Biography of the director
Louise Hollerup’s work reflects on the emotional aspect of colonial dynamics. Earlier experiments include Kikkut Qallunaajuppat? Who are the Danes? (2016) and The Hairy Stories Trilogy (2018), three short films about body hair. She holds an M.Sc. with specialisation in Visual Anthropology from Eye & Mind Laboratory, Aarhus University.


Louise Hollerup


Artist Statement
Director Louise Hollerup is fascinated by the emotional side of Danish colonial history. She grew up with her grandparents’ stories from the years they spent as schoolteachers in Nuuk. Whilst listening to these stories, she started to see a pattern, a kind of ‘narrative-DNA’ that seemed to apply to other Danes’ stories about Greenland as well. On a deeper level, these stories appeared to say more about the storytellers themselves than anything else.

In Arctic Love Parade (2021, 15 min.) Hollerup collects ordinary Danish people’s stories about Greenland, trying to learn more about the ‘narrative-DNA’ of Danish colonialism. By presenting personal stories of ordinary people to the viewer, she puts forward lived experience and personal investment into matters that are often only spoken about in macroeconomic terms. In this way, Arctic Love Parade explores how colonialism can be the background carpet for the happiest of family memories or a wonderful vacation.

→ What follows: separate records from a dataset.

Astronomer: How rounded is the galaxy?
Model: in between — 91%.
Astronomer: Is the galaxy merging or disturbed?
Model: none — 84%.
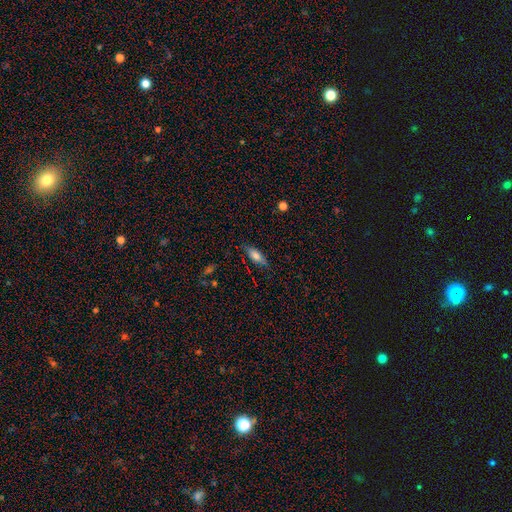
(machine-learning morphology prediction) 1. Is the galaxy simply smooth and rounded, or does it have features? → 75% smooth, 16% featured or disk, 8% star or artifact.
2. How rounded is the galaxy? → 74% in between, 23% cigar-shaped, 3% round.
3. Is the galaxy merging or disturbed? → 77% none, 18% minor disturbance, 4% major disturbance, 2% merger.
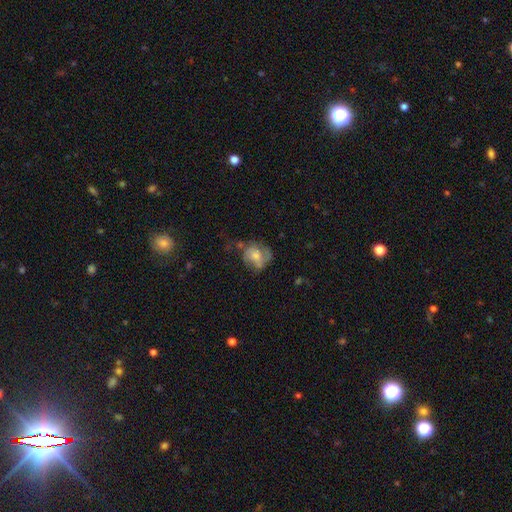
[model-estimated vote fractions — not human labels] Smooth or featured?
  - smooth: 50% *
  - featured or disk: 41%
  - star or artifact: 9%
How rounded?
  - round: 56% *
  - in between: 43%
  - cigar-shaped: 1%
Merging?
  - none: 40% *
  - minor disturbance: 28%
  - major disturbance: 26%
  - merger: 7%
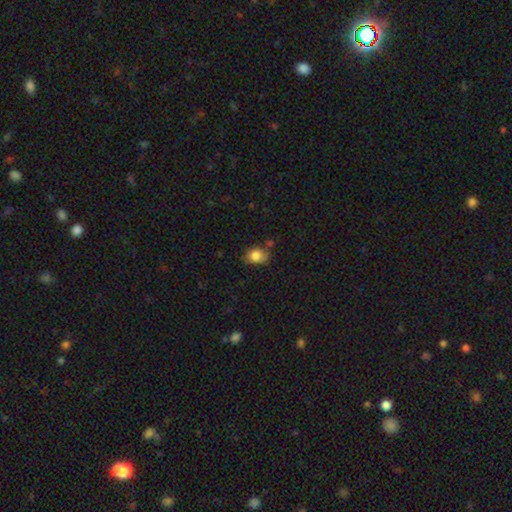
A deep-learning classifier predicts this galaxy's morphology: Smooth or featured? smooth (82%)
How rounded? in between (67%)
Merging? none (62%)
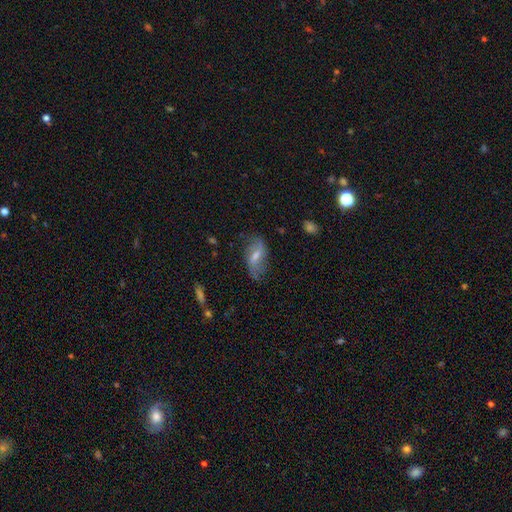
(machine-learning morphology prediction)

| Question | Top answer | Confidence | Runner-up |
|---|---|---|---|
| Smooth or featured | featured or disk | 62% | smooth (30%) |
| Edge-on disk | no | 91% | yes (9%) |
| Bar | weak | 51% | strong (26%) |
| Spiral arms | yes | 81% | no (19%) |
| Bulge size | moderate | 46% | small (44%) |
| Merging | none | 66% | minor disturbance (23%) |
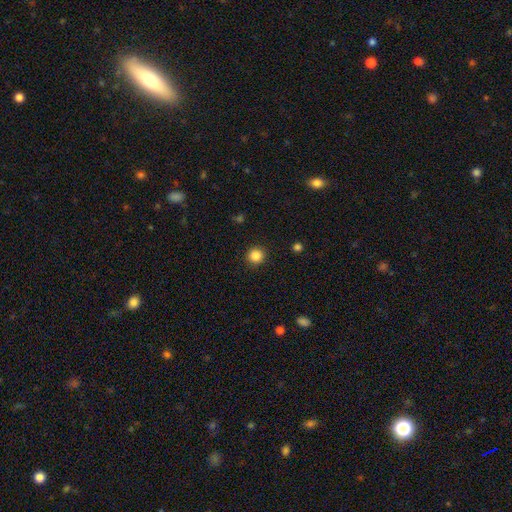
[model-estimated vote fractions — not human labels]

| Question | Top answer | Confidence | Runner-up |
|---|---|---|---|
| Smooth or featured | smooth | 85% | star or artifact (11%) |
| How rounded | round | 94% | in between (5%) |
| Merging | none | 92% | minor disturbance (5%) |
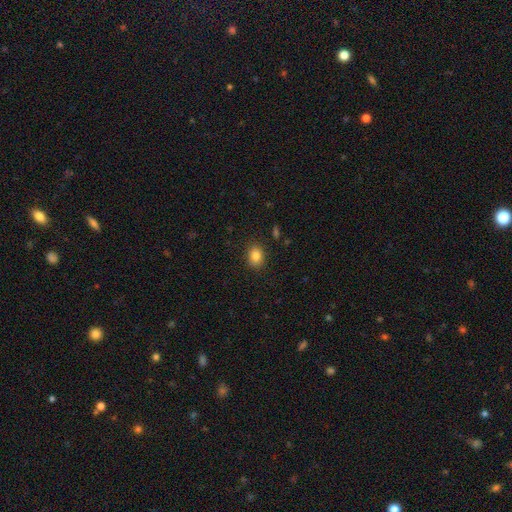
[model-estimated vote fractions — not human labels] A smooth galaxy with no disk features (84%) that is in between round and cigar-shaped (57%).

Vote fractions:
- Smooth or featured? smooth: 84% / star or artifact: 10% / featured or disk: 6%
- How rounded? in between: 57% / round: 42% / cigar-shaped: 1%
- Merging? none: 88% / minor disturbance: 9% / major disturbance: 2% / merger: 1%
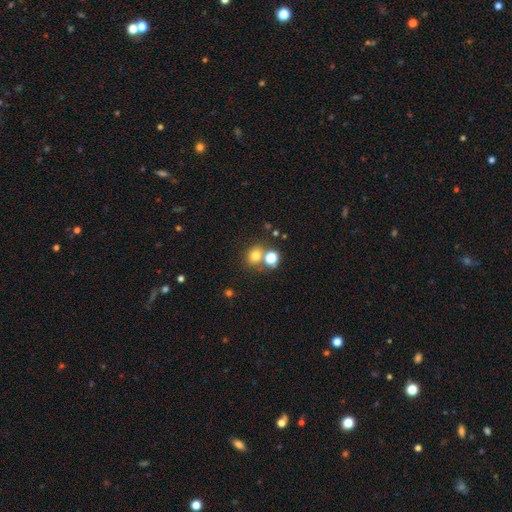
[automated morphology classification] smooth_or_featured: smooth (p=0.74) [alt: star or artifact p=0.17]
how_rounded: round (p=0.70) [alt: in between p=0.29]
merging: none (p=0.60) [alt: merger p=0.27]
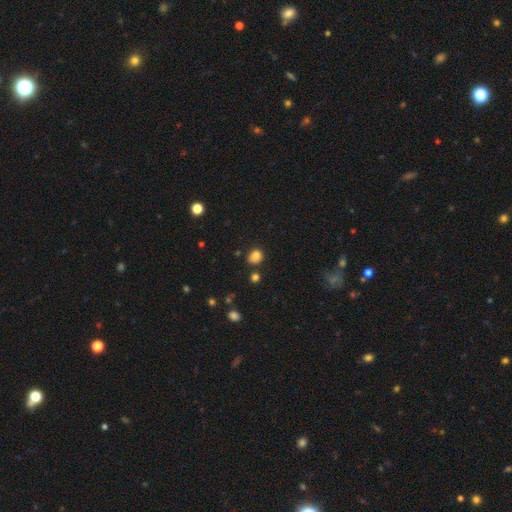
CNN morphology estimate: smooth 80%, star or artifact 13%, featured or disk 7%. Down the decision tree: how rounded — round (73%); merging — none (72%).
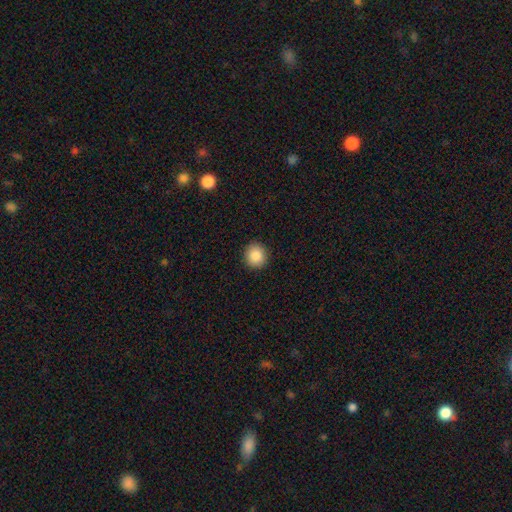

With this film, Hollerup invites all colonial heirs, like herself, to reflect critically upon the positive emotions and experiences they can have of their participation in colonial structures. By doing so she hopes to contribute to a reconciling conversation about the past, present and future of colonial relations. What happens if we think of our fascination and attraction to the Other in the light of a broader historical perspective? Is it possible to acknowledge our emotional investment in colonial structures, and the vulnerability this entails, whilst keeping in mind the harsh consequences for those on the other side of the equation?